TEXT EXCERPT:

● ● ● ●

While other Republican governors, including Florida’s Rick Scott ran as far as possible away from taking the money Kasich had no problem defending his position.
“I don’t know about you, lady,” he shot back at a wealthy party donor who criticized him for it. “But when I get to the pearly gates, I’m going to have an answer for what I’ve done for the poor.”
If the GOP really wanted a clone of Ronald Reagan then Kasich would be their man. But just like Reagan, Kasich has a very independent style that includes a very deeply rooted Christian faith, but it remains to be seen whether he can win over the religious right and the party’s activist base.
In a GOP world where candidates continue to move as far right as possible Kasich’s more moderate positions on education and immigration will not make it easy for him resonate with the base. He supports the Common Core education standards and is open, however reluctantly, to creating a pathway for citizenship for those here illegally.
Kasich can talk about his record as a hawk on foreign policy who has called for putting combat troops in Iraq to fight Islamic State. He cut taxes in Ohio by some $3 billion and went much further than Wisconsin Governor Scott Walker to reduce the power of public-sector unions, pushing through a law restricting the issues subject to collective bargaining (although voters later repealed it).
Should the GOP wish to win in 2016 they would be wise to consider listening to Kasich is refreshingly direct, and has a long and successful history of working with both Republicans and Democrats to get things done both in Washington and Columbus.

● ● ● ●

RAW RECORDS:
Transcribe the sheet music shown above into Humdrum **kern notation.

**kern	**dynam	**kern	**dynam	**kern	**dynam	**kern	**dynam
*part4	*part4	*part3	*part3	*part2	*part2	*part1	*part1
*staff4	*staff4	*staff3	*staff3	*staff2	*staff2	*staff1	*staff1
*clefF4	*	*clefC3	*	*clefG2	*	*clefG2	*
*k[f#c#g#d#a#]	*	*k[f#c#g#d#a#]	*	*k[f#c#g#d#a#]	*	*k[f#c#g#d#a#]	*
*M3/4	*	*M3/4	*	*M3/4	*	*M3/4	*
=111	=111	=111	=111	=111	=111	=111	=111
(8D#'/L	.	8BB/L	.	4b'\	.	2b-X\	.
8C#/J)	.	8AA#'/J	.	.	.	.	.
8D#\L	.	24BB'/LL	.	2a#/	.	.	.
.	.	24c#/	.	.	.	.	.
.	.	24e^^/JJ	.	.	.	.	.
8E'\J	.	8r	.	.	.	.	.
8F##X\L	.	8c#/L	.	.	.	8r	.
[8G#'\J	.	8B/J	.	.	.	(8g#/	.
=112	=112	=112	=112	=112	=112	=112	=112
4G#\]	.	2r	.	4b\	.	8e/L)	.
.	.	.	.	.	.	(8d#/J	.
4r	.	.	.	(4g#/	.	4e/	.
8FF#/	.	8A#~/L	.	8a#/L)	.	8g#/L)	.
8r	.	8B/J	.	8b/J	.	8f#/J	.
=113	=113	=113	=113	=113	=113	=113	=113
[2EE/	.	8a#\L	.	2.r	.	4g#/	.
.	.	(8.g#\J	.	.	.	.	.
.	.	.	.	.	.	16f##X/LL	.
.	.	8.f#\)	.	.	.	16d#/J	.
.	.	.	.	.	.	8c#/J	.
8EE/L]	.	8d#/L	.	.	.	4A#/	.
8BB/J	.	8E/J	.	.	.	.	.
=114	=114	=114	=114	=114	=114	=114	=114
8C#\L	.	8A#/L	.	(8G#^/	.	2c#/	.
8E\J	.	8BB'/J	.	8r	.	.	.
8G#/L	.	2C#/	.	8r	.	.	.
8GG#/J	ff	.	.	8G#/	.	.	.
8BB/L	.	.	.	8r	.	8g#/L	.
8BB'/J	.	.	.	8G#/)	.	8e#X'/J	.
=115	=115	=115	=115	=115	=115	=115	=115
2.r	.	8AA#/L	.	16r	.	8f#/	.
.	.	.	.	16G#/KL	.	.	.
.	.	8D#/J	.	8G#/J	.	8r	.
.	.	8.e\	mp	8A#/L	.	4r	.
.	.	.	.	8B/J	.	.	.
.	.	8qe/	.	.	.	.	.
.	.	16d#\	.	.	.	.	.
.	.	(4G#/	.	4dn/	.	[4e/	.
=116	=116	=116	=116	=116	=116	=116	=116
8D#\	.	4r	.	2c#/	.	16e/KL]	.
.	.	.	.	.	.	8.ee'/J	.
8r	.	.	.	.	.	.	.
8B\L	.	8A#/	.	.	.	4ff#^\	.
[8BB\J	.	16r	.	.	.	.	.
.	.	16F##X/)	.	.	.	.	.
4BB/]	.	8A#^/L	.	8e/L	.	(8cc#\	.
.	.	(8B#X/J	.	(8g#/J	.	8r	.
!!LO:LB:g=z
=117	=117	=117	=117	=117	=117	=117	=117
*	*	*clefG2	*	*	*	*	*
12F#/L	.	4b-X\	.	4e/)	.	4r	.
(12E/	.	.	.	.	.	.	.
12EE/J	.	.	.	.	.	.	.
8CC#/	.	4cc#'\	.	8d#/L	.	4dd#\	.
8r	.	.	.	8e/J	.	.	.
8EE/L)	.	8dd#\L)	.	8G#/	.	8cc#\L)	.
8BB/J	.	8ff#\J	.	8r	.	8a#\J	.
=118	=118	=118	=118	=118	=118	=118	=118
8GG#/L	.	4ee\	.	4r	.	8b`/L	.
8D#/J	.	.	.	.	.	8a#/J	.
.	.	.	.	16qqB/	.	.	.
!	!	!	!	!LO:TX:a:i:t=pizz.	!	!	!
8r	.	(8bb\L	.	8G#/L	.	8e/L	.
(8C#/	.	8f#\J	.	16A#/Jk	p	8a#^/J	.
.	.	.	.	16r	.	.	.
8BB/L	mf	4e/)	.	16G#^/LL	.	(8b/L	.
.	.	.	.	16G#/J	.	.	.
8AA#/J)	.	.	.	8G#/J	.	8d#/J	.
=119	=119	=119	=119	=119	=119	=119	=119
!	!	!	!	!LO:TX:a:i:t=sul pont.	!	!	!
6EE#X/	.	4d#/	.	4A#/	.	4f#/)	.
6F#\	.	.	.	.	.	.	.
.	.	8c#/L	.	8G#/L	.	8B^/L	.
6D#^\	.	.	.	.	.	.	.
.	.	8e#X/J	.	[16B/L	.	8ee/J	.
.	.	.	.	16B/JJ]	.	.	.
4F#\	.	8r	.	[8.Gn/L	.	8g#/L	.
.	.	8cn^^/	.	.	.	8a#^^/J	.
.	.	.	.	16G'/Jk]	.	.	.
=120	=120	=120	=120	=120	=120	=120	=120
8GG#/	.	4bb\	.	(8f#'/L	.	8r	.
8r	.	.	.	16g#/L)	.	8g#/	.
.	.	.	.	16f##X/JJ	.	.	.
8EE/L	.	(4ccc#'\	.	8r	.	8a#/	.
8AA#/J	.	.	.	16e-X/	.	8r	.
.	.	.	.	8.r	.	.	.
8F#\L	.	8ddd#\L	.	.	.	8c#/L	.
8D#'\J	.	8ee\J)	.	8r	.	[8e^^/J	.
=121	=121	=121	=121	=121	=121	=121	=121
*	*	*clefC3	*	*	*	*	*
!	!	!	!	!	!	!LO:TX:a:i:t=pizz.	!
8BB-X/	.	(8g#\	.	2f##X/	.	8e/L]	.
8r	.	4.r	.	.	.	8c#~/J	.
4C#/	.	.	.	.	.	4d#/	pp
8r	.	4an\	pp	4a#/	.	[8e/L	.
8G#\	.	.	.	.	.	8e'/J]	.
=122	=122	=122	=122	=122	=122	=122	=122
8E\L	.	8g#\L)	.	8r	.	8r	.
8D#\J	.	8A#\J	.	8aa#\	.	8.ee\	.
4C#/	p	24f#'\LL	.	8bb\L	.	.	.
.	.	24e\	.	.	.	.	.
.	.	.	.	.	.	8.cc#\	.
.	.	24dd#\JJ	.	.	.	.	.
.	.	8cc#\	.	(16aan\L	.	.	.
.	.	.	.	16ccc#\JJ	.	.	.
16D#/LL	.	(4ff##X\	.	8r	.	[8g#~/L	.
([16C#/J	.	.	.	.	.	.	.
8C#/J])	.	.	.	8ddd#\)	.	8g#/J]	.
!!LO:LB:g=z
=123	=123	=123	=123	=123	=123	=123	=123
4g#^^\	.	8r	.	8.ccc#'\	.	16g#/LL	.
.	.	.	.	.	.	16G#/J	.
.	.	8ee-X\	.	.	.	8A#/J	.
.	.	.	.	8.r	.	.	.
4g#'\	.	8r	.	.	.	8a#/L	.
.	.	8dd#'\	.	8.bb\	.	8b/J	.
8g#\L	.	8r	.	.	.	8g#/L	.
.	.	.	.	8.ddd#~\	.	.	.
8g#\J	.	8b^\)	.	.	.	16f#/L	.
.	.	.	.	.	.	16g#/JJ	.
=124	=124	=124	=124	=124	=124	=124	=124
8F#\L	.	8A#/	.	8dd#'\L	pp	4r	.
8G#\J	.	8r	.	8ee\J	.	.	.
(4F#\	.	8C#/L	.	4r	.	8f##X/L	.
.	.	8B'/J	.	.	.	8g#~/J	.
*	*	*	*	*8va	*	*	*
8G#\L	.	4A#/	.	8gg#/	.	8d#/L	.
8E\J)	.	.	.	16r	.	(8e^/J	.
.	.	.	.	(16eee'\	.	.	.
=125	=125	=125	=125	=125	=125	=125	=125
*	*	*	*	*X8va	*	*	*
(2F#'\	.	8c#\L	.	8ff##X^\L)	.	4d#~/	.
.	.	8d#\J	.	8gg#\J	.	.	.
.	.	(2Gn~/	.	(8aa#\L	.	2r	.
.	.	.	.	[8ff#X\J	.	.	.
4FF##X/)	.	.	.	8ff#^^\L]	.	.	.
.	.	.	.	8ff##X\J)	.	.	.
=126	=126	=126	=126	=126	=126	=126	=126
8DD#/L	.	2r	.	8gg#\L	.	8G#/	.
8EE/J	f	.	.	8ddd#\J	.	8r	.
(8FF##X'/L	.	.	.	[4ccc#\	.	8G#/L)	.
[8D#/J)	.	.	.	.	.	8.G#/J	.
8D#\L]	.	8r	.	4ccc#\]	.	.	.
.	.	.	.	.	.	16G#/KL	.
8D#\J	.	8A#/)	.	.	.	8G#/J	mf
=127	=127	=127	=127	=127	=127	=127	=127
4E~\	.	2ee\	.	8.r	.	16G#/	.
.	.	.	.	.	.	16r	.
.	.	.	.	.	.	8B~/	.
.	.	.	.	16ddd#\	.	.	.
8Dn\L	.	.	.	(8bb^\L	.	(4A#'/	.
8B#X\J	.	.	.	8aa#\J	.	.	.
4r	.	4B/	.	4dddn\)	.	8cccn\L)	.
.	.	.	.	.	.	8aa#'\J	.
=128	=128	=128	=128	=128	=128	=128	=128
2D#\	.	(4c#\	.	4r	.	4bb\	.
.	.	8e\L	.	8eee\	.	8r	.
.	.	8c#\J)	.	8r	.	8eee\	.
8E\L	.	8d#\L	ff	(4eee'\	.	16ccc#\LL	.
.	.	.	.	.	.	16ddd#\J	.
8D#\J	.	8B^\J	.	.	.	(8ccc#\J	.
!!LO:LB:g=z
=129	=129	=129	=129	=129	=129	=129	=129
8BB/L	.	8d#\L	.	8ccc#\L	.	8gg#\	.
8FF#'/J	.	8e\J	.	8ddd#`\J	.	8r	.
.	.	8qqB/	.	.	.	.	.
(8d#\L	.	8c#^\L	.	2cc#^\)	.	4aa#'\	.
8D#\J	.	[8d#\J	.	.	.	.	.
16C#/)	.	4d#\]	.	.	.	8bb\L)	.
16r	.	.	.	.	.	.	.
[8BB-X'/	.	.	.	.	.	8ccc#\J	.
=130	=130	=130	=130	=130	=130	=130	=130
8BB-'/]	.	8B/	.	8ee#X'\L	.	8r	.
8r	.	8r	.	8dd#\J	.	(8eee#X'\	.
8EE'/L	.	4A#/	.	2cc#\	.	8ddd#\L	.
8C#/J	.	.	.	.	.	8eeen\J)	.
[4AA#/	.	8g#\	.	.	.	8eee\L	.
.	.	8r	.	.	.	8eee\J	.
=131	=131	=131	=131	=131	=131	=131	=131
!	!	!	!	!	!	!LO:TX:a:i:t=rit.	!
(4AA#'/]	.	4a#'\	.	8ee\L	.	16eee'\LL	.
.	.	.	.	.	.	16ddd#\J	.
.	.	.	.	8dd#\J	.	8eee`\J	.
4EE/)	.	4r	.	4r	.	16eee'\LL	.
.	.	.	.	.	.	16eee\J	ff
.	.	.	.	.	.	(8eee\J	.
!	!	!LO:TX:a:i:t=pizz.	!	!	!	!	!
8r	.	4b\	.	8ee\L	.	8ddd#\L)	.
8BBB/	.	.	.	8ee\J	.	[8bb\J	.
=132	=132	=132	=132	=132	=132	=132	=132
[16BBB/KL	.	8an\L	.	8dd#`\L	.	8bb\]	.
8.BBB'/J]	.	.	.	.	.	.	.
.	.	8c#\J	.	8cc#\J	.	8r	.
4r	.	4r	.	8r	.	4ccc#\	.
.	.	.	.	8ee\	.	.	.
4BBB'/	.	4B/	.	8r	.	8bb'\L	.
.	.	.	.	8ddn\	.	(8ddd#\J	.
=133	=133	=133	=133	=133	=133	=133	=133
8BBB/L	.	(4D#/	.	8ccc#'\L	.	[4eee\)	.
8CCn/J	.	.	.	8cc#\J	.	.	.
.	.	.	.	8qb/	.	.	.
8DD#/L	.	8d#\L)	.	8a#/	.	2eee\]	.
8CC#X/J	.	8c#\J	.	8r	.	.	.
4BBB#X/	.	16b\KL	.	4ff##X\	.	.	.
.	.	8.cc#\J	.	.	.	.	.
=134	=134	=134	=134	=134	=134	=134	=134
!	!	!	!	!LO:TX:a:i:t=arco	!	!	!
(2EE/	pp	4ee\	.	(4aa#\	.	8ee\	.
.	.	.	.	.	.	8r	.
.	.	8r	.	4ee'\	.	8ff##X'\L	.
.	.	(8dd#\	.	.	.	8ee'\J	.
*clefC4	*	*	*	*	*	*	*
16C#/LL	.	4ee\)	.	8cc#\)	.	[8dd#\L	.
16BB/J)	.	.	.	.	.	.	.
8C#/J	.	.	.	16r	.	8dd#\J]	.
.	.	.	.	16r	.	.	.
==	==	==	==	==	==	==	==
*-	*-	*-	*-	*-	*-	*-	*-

● ● ● ●

GIVEN EXERCISE: Can you give the Kasich text again between "In a GOP world" and "later repealed it).", inclusive, swapping "public-sector unions" for "government employee unions"?

SOLUTION TO THIS TASK:
In a GOP world where candidates continue to move as far right as possible Kasich’s more moderate positions on education and immigration will not make it easy for him resonate with the base. He supports the Common Core education standards and is open, however reluctantly, to creating a pathway for citizenship for those here illegally.
Kasich can talk about his record as a hawk on foreign policy who has called for putting combat troops in Iraq to fight Islamic State. He cut taxes in Ohio by some $3 billion and went much further than Wisconsin Governor Scott Walker to reduce the power of government employee unions, pushing through a law restricting the issues subject to collective bargaining (although voters later repealed it).